Chine: un leader ouïgour obtient le «Nobel des droits de l’homme»

Le professeur d’université, blogueur, et membre de la minorité ouïghour chinoise, Ilham Tohti.

La récompense est venue deux ans après sa condamnation à la prison à vie par un tribunal chinois pour « séparatisme » : Ilham Tohti, économiste, universitaire et voix modérée de la communauté ouïgour a été honoré par le prix Martin-Ennals 2016, prix considéré comme le « Nobel des droits de l’homme ». La réaction de Pékin, furieuse, n’a pas tardé.

Avec notre correspondante à Pékin, Heike Schmidt

Aux yeux de Pékin, le Haut-Commissaire pour les droits de l’homme Zeid Ra’aad al-Hussein n’aurait jamais dû se rendre à la cérémonie en hommage à Ilham Tohti. Il aurait ainsi soutenu un « séparatiste » au mépris de la justice chinoise.

Si l’on en croit le porte-parole du ministère des Affaires étrangères, Ilham Tohti « a justifié des actes violents et terroristes », « divisé l’Etat » et « fait l’apologie de la haine ».

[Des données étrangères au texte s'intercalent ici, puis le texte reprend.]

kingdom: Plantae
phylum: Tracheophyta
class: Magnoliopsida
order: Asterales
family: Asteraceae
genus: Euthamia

Pour la dizaine d’organisations dont Amnesty International et Human Rights Watch qui ont attribué le prix à l’universitaire ouïghour, il n’en est rien. « La vraie honte est qu’en éliminant la voix modérée de Ilham Tohti, le gouvernement chinois jette en fait les bases de l’extrémisme qu’il dit vouloir empêcher », a déclaré le président de la Fondation Martin-Ennals, Dick Oosting.

 « Mandela chinois »

Selon la Fondation, Ilham Tohti, souvent appelé le « Mandela chinois », a « rejeté la violence et promu la réconciliation basée sur le respect de la culture ouïgoure, confrontée à une répression religieuse, culturelle et politique ».

L’économiste aurait passé deux décennies à soutenir le dialogue entre la majorité des Han et la minorité musulmane des Ouïghours du Xinjiang, une région dans l’extrême ouest de la Chine que Pékin contrôle d’une main de fer.